On Thu, Jan 29, 2026 at 10:01:03PM +0800, Sizhe Liu wrote:
> In the current DPC error reporting case, some AER log information is missing.
> 
> -- Error log abnormal
> pcieport 0000:20:00.0: DPC: containment event, status: 0x1f11: unmasked uncorrectable error detected
> (------ AER error log supposed to be printed here, but missing ------)
> nvme nvme0: frozen state error detected, reset controller
> {4}[Hardware Error]: Hardware error from APEI Generic Hardware Error Source: 0
> 
> Cause:
> In aer_print_error(), PCIe AER errors is reported, and is rate-limited
> by info->ratelimit_print[i]. There are two entry points for
> aer_print_error().
> 
> 1) Native AER
> aer_isr_one_error_type() -> aer_process_err_devices() ->
> aer_print_error()
> 2) DPC
> dpc_process_error() -> aer_print_error()
> 
> The value of info->ratelimit_print[i] is initialized correctly in
> the native AER case:
> aer_isr_one_error_type() -> find_source_device() ->
> find_device_iter() -> add_error_device()
> 
> In the DPC case, info->ratelimit_print[i] is not initialized and
> alloc by 0 , so in aer_print_error(), it will directly return at line
> if (!info->ratelimit_print[i])
> This will result in losing the AER log messages in the DPC case.
> 
> Solution:
> 1. Move the initialization of info->ratelimit_print[i] to
> aer_ratelimit_print_init().
> 2. Add aer_ratelimit_print_init() in dpc_process_error().
> 3. Replace the initialization by aer_ratelimit_print_init()in
> Native AER case.

I see the problem, and I think you're right that we're not logging any
AER info for DPC events (including events handled via the EDR path,
which also calls dpc_process_error()).

Currently we do the ratelimit init in add_error_device(), which also
includes pci_dev_get() for the device.  I don't see a similar
pci_dev_get() anywhere in the DPC path.  There is one in the EDR path:

  edr_handle_event
    acpi_dpc_port_get
      pci_dev_get                    <--
    dpc_process_error
      aer_get_device_error_info(aer_err_info)

• [TASK LIST]:
[1] In the mailing-list excerpt about AER logging, write out the passage between "I see the problem, and" and "also calls dpc_process_error()).", inclusive.
[2] According to the mailing-list excerpt about AER logging, which function currently does the ratelimit init?
[3] How would you render this sentence from the mailing-list excerpt about AER logging in Spanish: "I don't see a similar pci_dev_get() anywhere in the DPC path."

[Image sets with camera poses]
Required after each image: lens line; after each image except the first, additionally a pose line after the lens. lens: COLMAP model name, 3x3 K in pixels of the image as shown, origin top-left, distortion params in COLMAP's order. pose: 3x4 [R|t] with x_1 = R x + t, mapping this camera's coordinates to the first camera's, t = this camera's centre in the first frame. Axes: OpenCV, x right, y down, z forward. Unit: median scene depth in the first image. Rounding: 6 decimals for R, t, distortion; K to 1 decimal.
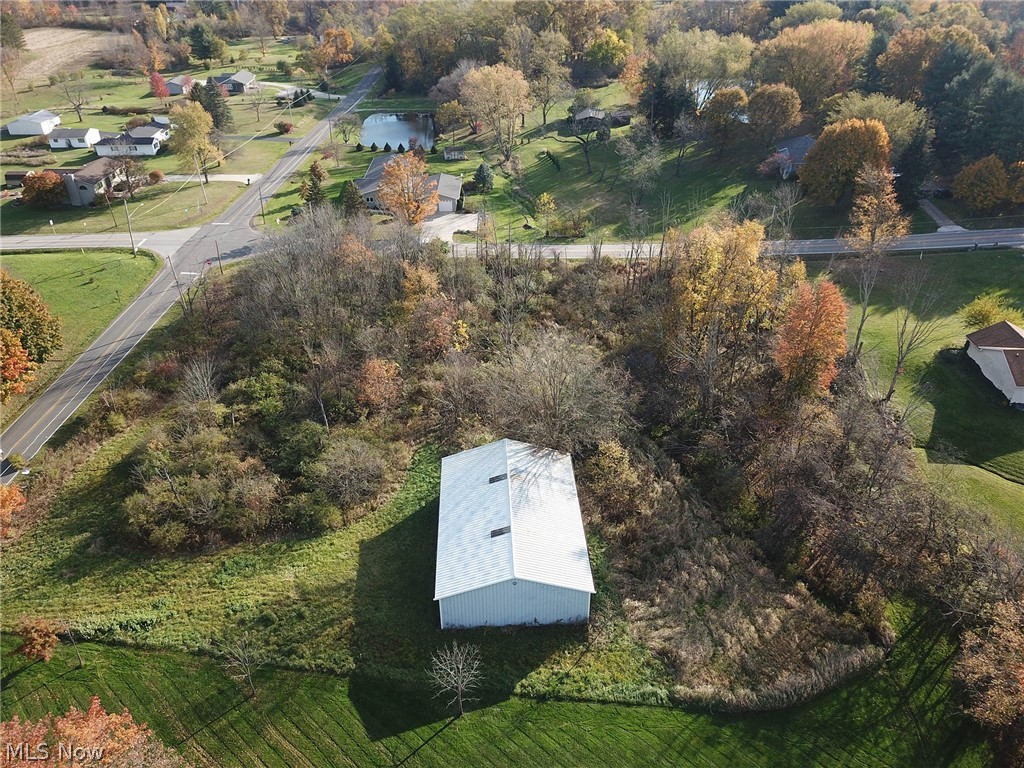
lens RADIAL K [[788.9, 0, 512.0], [0, 788.9, 384.0], [0, 0, 1]] dist [0.008041, -0.000585]
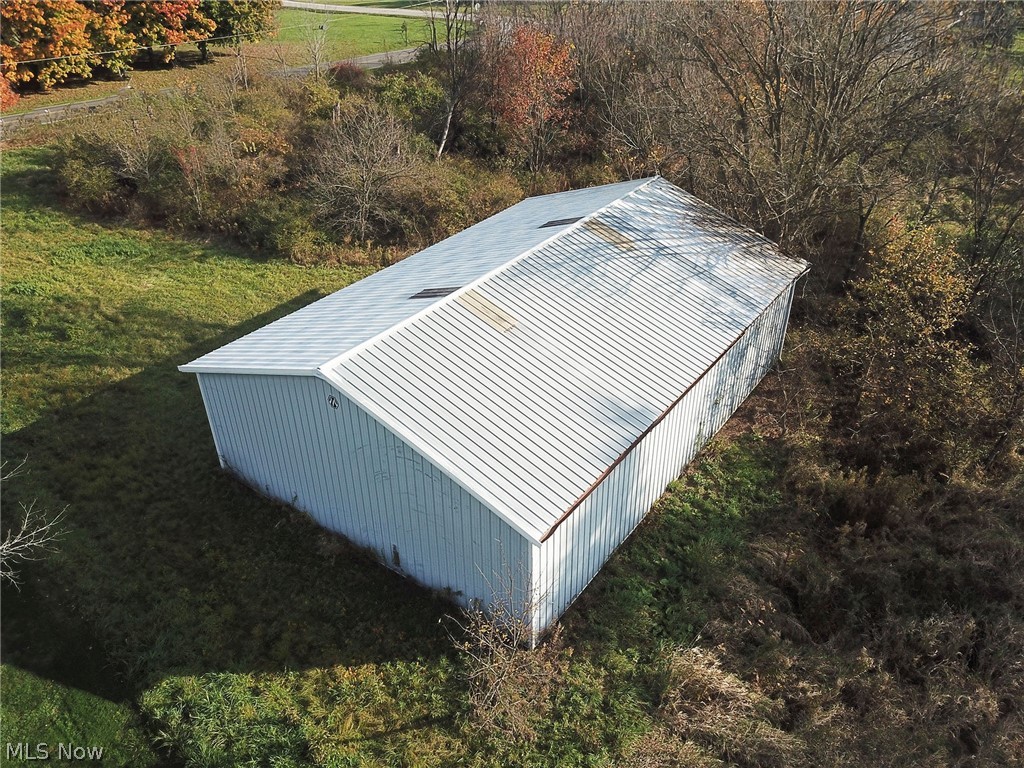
lens RADIAL K [[788.9, 0, 512.0], [0, 788.9, 384.0], [0, 0, 1]] dist [0.008041, -0.000585]
pose [[0.784356, 0.334043, -0.522686, 0.213909], [-0.335759, 0.937138, 0.095067, 0.185220], [0.521586, 0.100930, 0.847208, 0.740350]]
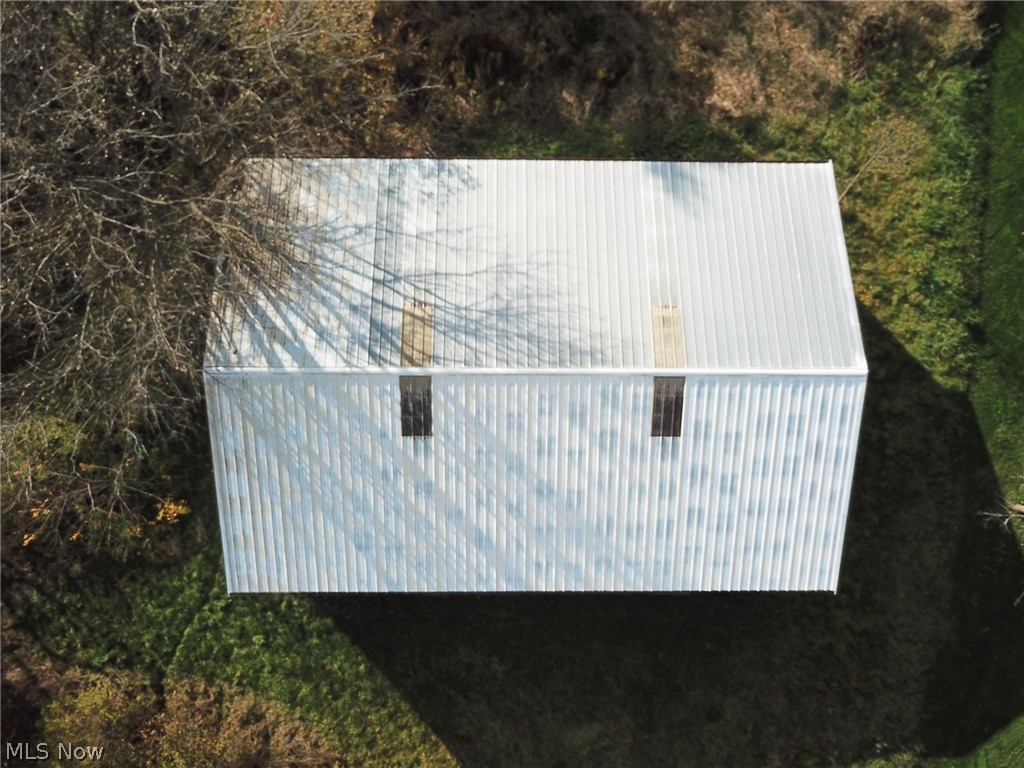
lens RADIAL K [[788.9, 0, 512.0], [0, 788.9, 384.0], [0, 0, 1]] dist [0.008041, -0.000585]
pose [[0.049411, -0.997932, 0.041104, -0.022578], [0.508585, 0.060558, 0.858880, -0.128486], [-0.859593, -0.021533, 0.510525, 0.910133]]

• [LIST OF ANSWERS]:
[1]
I see the problem, and I think you're right that we're not logging any
AER info for DPC events (including events handled via the EDR path,
which also calls dpc_process_error()).

[2] add_error_device()

[3] No veo un pci_dev_get() similar en ninguna parte de la ruta de DPC.